「ディアッカ・エルスマン、出頭しました」
敬礼とともに全体を一瞥する。
『ここがオレの絞首台になるのか』
正面に並ぶ査問委員の中から声がかかる。
「中央の席へ」
促されるままに、査問委員たちと対面する形でひとつだけ置かれているイスに座った。
今回は何も聞かれることはないはずだった。告げられる結論を待つだけの身。しかしそれは、ディアッカにとっては、
彼に会えなくなるということが不安から確定に変わると言う点においては死刑執行を待つ囚人のような気分だった。
「ディアッカ・エルスマンへの処分を言い渡す・・・」
代表委員が手元の書類に目を落としながら続けた。
「1ヶ月の謹慎、および1級の降格とし、緑服(グリーンクラス)MSパイロットとする」
「え・・・・?」
告げられた内容にディアッカは一瞬耳を疑った。
「なお、配属先は別途発表することとする。以上だ。・・・何か質問は?」
言い終えた代表委員は和らいだトーンでディアッカに問うた。
「いえ・・・。了解しました」
最敬礼するディアッカを認めると委員の一人が査問会の終了を告げた。
席を立つ査問委員の中、一人がディアッカに近づいてきた。
「今回はいろいろ大変だったね」
「ルーベンス・カミュ教官!いえ司令官」
それは士官学校の担当教官だった。経験豊富、実直な人柄で、優秀だが性格に問題のある彼とともに何度となく
世話になった恩師だ。自分たちの配属と同時に司令官として異動になったと聞いていた。
「君の場合は事情が事情だったから、なかなか紛糾したようでね」
緩やかな微笑をたたえながら、恩師は続ける。
「私まで査問委員に名を連ねるように要請されたよ、先週のことだが」
「そうだったんですか」
ディアッカは納得した。10日前の尋問のときには彼の顔はなかったから、ここにいることに驚いたのだがその
説明で腑に落ちた。戦歴の浅いディアッカを判断するには士官学校時代にまで遡るということにでもなったのだろう。
「ひとつ伺ってもよろしいですか」
姿勢を正してディアッカは口にする。
「一級の降格というのは、なぜですか。利敵行為ならもっと厳しい結論になるかと思ってました、オレは」
裁かれる立場としては言うべきではない内容ではあったが、恩師の表情はさらに柔らかいものになった。

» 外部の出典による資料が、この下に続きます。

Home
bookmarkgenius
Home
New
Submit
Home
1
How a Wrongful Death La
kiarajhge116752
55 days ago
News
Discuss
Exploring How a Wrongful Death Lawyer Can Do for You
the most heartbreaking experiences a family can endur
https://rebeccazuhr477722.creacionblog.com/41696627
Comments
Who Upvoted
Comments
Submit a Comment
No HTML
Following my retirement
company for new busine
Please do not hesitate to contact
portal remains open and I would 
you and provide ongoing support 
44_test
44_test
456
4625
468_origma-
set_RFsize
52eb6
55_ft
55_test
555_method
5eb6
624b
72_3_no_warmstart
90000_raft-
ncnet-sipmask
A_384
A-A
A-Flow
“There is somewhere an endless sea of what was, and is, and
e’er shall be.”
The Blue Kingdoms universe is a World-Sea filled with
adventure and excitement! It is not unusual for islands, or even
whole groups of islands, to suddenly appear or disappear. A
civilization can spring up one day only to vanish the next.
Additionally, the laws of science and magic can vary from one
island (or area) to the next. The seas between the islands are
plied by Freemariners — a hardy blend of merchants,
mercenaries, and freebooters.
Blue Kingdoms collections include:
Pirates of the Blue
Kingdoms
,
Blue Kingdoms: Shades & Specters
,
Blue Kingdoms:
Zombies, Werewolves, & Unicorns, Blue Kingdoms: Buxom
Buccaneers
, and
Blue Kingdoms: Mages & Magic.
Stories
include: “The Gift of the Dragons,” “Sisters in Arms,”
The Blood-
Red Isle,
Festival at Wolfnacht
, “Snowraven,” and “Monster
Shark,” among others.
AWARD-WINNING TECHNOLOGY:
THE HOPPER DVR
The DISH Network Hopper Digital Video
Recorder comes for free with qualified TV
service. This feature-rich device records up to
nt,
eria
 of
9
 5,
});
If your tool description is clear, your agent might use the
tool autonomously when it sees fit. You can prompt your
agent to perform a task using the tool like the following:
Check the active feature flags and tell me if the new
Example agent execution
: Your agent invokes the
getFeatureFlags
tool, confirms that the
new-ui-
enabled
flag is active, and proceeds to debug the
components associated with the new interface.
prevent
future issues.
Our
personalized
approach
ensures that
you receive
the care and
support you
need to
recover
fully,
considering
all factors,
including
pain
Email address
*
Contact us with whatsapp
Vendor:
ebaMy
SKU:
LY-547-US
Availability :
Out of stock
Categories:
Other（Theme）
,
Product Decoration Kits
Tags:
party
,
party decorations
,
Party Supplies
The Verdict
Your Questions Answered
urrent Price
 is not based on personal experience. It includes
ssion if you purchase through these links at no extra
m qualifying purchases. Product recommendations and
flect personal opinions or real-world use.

「本来であるならな。ただ、今回はザフト自体もいろいろとあるし、擁護の声も多くてね」
そんなものなのだろうか、とディアッカが考えたときだった。
「そういえば」、と思い出したように恩師が言った。
「イザーク・ジュールには会ったかね?」
出てきた名前にディアッカは一瞬緊張をする。努めて平静を装いながら、「いえ」と短く答えた。